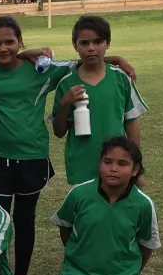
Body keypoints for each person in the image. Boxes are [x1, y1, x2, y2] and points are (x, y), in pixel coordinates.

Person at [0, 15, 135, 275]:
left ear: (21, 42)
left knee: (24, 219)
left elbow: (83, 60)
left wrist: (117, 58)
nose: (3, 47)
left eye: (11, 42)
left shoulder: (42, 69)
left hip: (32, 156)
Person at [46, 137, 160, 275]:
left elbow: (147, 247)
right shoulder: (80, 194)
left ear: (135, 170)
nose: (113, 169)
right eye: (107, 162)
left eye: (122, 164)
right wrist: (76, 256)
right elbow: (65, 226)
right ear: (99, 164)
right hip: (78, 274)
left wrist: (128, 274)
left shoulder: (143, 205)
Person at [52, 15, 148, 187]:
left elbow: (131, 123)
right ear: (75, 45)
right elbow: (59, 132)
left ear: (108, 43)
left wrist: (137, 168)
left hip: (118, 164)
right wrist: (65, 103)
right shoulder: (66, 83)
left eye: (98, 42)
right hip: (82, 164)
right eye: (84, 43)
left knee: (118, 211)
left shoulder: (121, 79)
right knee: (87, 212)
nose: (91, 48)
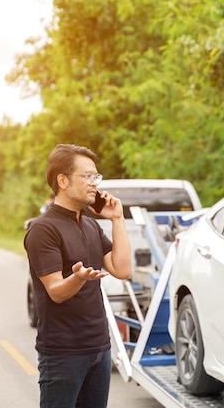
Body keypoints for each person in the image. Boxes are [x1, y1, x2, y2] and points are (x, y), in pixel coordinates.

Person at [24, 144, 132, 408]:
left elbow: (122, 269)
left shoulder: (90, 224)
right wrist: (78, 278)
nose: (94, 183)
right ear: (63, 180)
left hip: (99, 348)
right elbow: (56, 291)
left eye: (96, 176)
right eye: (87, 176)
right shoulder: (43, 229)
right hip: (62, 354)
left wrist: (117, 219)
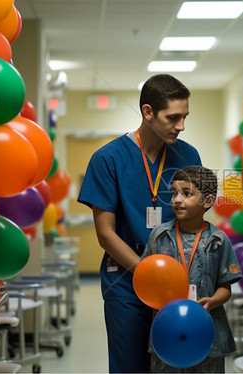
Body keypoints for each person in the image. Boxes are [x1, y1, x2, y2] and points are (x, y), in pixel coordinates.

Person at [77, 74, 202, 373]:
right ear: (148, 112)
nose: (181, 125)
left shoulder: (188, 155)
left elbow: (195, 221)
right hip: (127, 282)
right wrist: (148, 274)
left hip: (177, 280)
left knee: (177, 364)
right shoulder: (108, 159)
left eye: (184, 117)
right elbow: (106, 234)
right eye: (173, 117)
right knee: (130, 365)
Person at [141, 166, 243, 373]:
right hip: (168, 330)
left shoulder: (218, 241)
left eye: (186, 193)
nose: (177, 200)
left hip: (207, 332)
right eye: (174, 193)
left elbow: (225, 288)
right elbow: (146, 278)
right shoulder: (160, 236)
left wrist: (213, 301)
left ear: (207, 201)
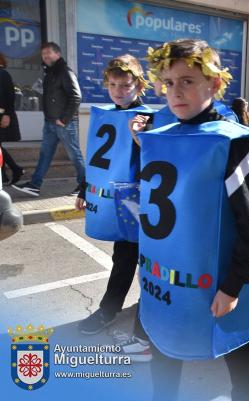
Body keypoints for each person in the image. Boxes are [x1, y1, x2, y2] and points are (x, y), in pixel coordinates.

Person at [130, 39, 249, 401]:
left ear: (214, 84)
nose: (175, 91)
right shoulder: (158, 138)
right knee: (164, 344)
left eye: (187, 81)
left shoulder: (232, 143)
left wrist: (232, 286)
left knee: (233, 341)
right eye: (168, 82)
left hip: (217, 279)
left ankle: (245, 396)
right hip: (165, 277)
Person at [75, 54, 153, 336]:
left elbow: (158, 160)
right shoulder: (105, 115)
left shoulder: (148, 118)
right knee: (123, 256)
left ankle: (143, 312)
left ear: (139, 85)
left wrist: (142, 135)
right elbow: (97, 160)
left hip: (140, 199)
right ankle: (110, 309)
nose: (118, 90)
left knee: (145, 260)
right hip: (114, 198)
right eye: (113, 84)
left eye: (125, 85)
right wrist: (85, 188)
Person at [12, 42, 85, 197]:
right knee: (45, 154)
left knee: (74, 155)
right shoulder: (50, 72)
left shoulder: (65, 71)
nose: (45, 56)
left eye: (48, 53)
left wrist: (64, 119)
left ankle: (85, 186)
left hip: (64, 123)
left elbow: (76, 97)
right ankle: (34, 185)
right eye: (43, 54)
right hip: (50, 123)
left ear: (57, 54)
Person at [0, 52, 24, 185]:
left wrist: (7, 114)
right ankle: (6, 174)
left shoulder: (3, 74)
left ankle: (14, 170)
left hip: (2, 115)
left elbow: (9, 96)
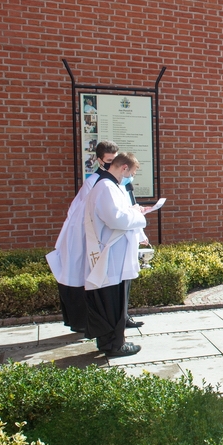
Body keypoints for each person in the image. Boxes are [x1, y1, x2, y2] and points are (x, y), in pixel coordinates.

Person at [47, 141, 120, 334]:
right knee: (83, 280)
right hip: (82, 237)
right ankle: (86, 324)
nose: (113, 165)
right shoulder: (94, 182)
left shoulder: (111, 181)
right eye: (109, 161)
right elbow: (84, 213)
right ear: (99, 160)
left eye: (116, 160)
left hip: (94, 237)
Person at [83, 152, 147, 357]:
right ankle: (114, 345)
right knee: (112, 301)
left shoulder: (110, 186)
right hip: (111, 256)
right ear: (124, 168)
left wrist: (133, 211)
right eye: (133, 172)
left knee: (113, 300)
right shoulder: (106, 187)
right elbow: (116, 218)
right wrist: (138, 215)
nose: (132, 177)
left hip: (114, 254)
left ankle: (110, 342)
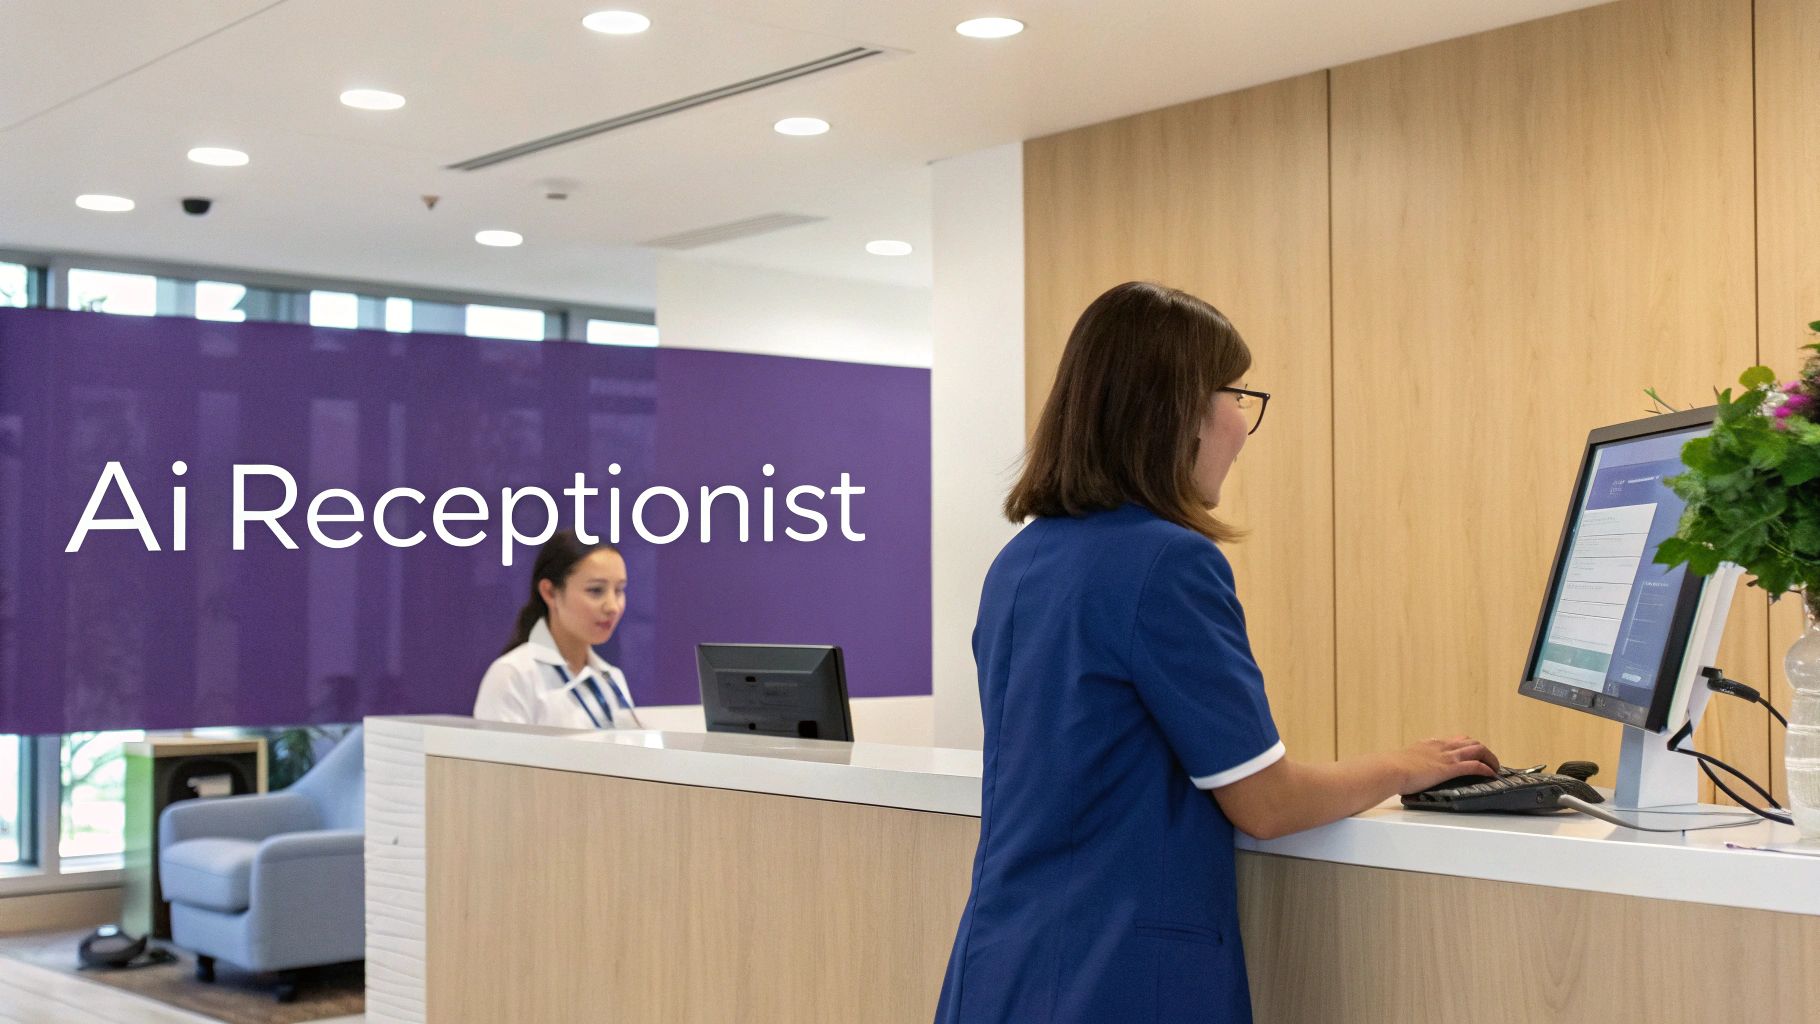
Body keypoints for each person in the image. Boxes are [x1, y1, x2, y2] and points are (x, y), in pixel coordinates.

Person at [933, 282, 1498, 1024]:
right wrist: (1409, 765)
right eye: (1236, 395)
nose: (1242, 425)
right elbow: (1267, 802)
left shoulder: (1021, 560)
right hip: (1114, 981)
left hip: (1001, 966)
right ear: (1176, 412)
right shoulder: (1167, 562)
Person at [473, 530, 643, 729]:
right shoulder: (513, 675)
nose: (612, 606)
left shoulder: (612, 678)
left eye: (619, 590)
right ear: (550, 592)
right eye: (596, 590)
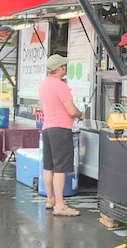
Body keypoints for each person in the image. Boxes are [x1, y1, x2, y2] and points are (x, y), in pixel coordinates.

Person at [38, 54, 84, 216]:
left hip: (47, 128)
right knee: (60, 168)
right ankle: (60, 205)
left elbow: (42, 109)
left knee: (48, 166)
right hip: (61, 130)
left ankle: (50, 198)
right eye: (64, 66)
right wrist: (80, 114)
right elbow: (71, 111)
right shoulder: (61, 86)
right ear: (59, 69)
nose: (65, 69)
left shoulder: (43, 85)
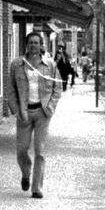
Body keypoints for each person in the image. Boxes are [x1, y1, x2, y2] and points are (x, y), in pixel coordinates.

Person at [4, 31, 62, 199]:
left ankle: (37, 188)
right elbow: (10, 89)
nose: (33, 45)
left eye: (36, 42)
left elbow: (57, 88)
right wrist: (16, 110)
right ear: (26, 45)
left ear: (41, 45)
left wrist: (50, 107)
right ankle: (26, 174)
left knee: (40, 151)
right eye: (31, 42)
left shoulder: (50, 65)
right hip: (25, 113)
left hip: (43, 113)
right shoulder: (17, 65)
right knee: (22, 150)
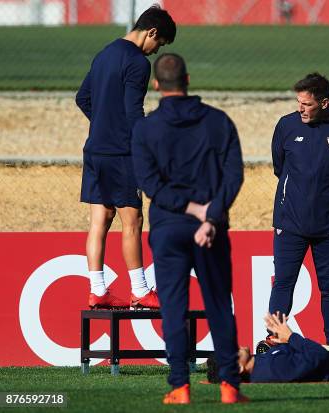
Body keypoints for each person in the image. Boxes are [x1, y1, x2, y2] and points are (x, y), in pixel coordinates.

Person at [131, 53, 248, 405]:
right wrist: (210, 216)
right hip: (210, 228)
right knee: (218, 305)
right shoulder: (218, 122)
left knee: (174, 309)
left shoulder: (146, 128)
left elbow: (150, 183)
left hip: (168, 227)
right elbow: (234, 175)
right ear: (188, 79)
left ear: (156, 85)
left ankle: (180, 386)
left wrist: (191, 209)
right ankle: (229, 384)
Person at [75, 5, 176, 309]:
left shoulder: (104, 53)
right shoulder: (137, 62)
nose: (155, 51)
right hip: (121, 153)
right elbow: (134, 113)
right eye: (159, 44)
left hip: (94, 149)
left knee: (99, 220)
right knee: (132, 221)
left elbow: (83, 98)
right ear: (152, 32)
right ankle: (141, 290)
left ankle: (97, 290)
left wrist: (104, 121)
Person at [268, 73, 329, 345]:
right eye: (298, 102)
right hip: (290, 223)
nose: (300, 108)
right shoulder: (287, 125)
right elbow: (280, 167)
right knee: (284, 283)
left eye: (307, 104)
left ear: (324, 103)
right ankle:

[EXERCISE GOAL]: Exact copy, no pictures. Write out the lines in the entries above, starting with the line with "left shoulder: (65, 71)" and going on through the line with "right ankle: (86, 324)", keeping both.

[ANSWER TO THE PROBLEM]:
left shoulder: (65, 71)
nose: (45, 56)
left eye: (48, 53)
left wrist: (64, 119)
left ankle: (85, 186)
left hip: (64, 123)
left elbow: (76, 97)
right ankle: (34, 185)
right eye: (43, 54)
right hip: (50, 123)
left ear: (57, 54)
Person at [0, 52, 24, 185]:
left wrist: (7, 114)
right ankle: (6, 174)
left shoulder: (3, 74)
left ankle: (14, 170)
left hip: (2, 115)
left elbow: (9, 96)
Body keypoints for each person in the image. Boxes are [x1, y1, x2, y2] and points are (x, y), in pixel coordinates.

Person at [47, 141, 120, 334]:
right knee: (83, 280)
right hip: (82, 237)
right ankle: (86, 324)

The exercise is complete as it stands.